A greenlight for carry trades in higher yielding bond markets
We wouldn’t dismiss the relevance of faster PEPP purchases in Q3 altogether however. It is true that their impact on Bund yields and swap rates should prove temporary at best but they will send a signal to the broader fixed income markets: the ECB will work to supress volatility well into the European recovery, and thus provide an extra incentive for investors to chase returns in higher yielding investments. The effect has already been felt in significantly tighter Italian spreads since their spike in May, but we think they are on course to cross 100bp even as Bund yield rises resume.
Faster PEPP purchases won’t stop higher yields, but they will stabilise sovereign spreads
Our expectation of higher rates in the coming months also requires qualification. It is true that the rate markets are facing a degree of normalisation this year as economies reopen, but not a regime change in terms of long-term growth and inflation. This implies that most of the rise in yields should be front-loaded to this year, with much tamer increases in 2022. If the ECB decides to double the pace of APP purchases to €40bn/month next year, we estimate this will be enough to hoover up the roughly €320bn of sovereign net issuance we’re forecasting, and upward of €100bn of EU net debt sales, with some change to spare (for agencies and regional government for instance).
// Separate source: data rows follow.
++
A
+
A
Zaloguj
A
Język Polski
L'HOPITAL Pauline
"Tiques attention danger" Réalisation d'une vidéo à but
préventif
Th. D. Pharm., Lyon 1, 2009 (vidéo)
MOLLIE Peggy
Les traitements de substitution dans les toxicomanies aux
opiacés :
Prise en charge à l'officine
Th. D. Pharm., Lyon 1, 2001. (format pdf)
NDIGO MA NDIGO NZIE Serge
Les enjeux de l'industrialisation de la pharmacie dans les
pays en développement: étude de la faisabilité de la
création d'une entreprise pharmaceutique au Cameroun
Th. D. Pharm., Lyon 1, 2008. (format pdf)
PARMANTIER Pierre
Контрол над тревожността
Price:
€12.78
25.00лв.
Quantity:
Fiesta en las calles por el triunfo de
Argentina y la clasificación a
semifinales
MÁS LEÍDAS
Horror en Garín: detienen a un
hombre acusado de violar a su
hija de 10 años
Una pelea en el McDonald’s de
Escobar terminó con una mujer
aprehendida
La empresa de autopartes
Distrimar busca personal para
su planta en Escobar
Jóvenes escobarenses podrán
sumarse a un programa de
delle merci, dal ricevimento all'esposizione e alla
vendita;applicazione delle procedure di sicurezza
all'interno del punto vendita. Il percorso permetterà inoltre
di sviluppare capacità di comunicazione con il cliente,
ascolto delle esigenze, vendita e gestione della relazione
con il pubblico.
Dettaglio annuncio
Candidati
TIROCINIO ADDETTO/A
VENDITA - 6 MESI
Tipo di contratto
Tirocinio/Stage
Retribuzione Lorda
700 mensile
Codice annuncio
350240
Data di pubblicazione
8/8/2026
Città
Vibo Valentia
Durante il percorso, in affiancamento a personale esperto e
Most of the rise in yields should be front-loaded to this year, with much tamer increases in 2022
Limited scope for much higher rates next year is an additional argument in favour of tame spread developments in higher beta fixed income markets. In addition, our colleagues in credit strategy continue to see strong fundamentals to their markets, and the broader EUR sovereign complex still trades with a distinct appetite for carry trades.